Vu l’importance des montants en jeu, le gel des projets est indispensable en attendant la réalisation d’un audit des coûts pour la collectivité, y compris les couts des conventions DBFM déjà conclues. Le cas échéant, il conviendrait d’examiner la possibilité de revoir certaines de ces conventions.
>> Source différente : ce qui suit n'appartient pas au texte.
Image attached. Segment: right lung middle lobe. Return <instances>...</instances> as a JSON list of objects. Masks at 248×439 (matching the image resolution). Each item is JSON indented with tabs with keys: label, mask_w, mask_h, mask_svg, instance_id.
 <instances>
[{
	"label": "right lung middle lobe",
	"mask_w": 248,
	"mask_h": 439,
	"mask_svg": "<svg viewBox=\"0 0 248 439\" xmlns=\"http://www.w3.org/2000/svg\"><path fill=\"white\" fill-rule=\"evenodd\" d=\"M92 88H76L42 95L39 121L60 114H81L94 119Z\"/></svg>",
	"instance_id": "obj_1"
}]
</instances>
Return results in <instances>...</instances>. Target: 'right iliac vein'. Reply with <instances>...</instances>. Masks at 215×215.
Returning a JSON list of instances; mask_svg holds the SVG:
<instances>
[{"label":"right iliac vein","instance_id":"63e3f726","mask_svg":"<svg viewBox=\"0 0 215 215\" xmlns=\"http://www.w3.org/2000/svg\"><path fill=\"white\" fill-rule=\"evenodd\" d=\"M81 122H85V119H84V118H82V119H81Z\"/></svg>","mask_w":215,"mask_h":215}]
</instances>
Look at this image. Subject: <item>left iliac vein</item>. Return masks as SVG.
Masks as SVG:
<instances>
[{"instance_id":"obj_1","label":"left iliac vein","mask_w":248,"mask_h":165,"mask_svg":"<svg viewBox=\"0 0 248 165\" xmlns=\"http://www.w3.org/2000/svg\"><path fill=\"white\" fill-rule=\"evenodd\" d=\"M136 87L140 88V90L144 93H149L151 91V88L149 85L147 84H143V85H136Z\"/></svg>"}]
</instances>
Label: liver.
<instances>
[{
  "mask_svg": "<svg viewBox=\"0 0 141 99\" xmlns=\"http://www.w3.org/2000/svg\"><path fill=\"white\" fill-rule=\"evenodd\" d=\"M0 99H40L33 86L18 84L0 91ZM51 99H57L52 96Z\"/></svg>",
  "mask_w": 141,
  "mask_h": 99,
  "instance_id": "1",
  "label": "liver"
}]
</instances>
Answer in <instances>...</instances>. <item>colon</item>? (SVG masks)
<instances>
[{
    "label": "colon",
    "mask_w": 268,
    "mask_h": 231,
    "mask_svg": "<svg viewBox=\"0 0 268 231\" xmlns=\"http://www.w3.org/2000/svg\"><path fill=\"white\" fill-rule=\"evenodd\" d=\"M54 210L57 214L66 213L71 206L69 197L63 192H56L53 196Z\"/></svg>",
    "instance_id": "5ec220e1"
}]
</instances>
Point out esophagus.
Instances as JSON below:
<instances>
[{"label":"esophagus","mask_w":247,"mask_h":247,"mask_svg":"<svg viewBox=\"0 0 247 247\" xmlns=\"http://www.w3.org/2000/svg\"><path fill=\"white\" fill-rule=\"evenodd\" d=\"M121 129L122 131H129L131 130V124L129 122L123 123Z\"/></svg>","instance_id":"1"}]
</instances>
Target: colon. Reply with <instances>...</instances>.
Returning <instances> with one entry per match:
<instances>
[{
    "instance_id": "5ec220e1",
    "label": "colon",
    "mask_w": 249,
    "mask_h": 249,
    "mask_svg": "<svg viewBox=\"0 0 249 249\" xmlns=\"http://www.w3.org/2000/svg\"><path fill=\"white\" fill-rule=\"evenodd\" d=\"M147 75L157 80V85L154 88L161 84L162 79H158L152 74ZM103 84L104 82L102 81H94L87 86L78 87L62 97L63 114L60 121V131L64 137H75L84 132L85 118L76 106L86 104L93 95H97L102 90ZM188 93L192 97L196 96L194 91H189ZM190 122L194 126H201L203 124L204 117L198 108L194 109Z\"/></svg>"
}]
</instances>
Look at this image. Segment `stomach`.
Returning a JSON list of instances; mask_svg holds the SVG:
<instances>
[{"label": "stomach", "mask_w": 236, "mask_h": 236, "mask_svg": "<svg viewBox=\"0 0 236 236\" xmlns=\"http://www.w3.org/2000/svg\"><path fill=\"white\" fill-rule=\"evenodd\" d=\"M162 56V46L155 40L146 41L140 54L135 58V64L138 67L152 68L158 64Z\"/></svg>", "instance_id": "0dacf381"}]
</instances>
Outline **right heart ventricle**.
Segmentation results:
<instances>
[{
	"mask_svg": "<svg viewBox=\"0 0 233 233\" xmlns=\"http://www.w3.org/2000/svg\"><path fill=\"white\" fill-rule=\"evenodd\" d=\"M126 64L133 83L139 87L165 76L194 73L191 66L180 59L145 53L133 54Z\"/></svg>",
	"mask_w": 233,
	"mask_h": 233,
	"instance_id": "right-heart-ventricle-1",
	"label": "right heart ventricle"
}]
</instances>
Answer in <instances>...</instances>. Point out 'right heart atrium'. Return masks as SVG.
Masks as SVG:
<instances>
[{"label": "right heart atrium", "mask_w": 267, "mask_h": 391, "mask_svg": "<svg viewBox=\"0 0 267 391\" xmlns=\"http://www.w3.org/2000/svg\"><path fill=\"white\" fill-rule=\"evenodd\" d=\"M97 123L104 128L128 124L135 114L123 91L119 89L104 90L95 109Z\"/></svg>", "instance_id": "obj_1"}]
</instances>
Ces coûts doivent être comparés avec les impacts budgétaires d’autres options.

La Plate-forme demande également que toute la lumière soit faite sur les éléments suivants :
- A combien s’élève le coût total des travaux déjà réalisés dans le cadre des Masterplans prisons successifs ?
- Quelle est la différence entre les budgets prévus et les coûts effectivement engagés pour ces différents travaux ?
- Dans quel cadre légal s’inscrivent les conventions DBFM passées entre la Régie des bâtiments et les consortiums d’entreprises qui les ont signées ?
- Quelle est la ventilation du budget de la construction de la prison de Haren ? Quel est le coût prévu pour son fonctionnement et sur la base de quelles hypothèses ces calculs ont-ils été réalisés ?

3. PROBLEMES LIES A LA LOCALISATION - La Plate-forme s’oppose à l’implantation d’une prison loin du centre-ville et du Palais de Justice

La Plate-forme dénonce l’absence d’analyse sérieuse des incidences d’un tel projet de construction pour les justiciables, pour les citoyens de Haren et pour la mobilité.

4. PRESERVER LES TERRES ARABLES - La Plate-forme s’oppose à l’implantation d’une prison sur un espace vert

La plate-forme invite les autorités à prendre connaissance de l’alternative consistant à créer une ferme comprenant un volet de réinsertion pour les ex-détenus.

5. PRISON DE FOREST - La Plate-forme demande de programmer à court terme la fermeture de la prison de Forest et le maintien de l’emplacement des prisons existantes dans le centre urbain

La fermeture de la prison de Forest doit être programmée à court terme.
La prison de Saint-Gilles pourrait être prioritairement rénovée et certaines de ses ailes éventuellement agrandies, en lieu et place de la construction d’un nouveau centre pénitentiaire.
Les emplacements actuels des prisons bruxelloises doivent être privilégiés à la construction de la méga-prison à l’écart du centre urbain.

*

INVITATION :
La plate-forme invite toutes les organisations désireuses à signer cette déclaration, à rejoindre la Plate-forme, à participer à ses travaux, à tenir la Plate-forme au courant d’actions et propositions convergentes, à initier des actions pour faire cesser le désastre carcéral en Belgique.

Notes

[1Comité pour la prévention de la Torture : Rapport au gouvernement de la Belgique relatif à la visite effectuée en Belgique par le Comité européen pour la prévention de la torture et des peines ou traitements inhumains ou dégradants ; CPT/inf (2010) 24, §79.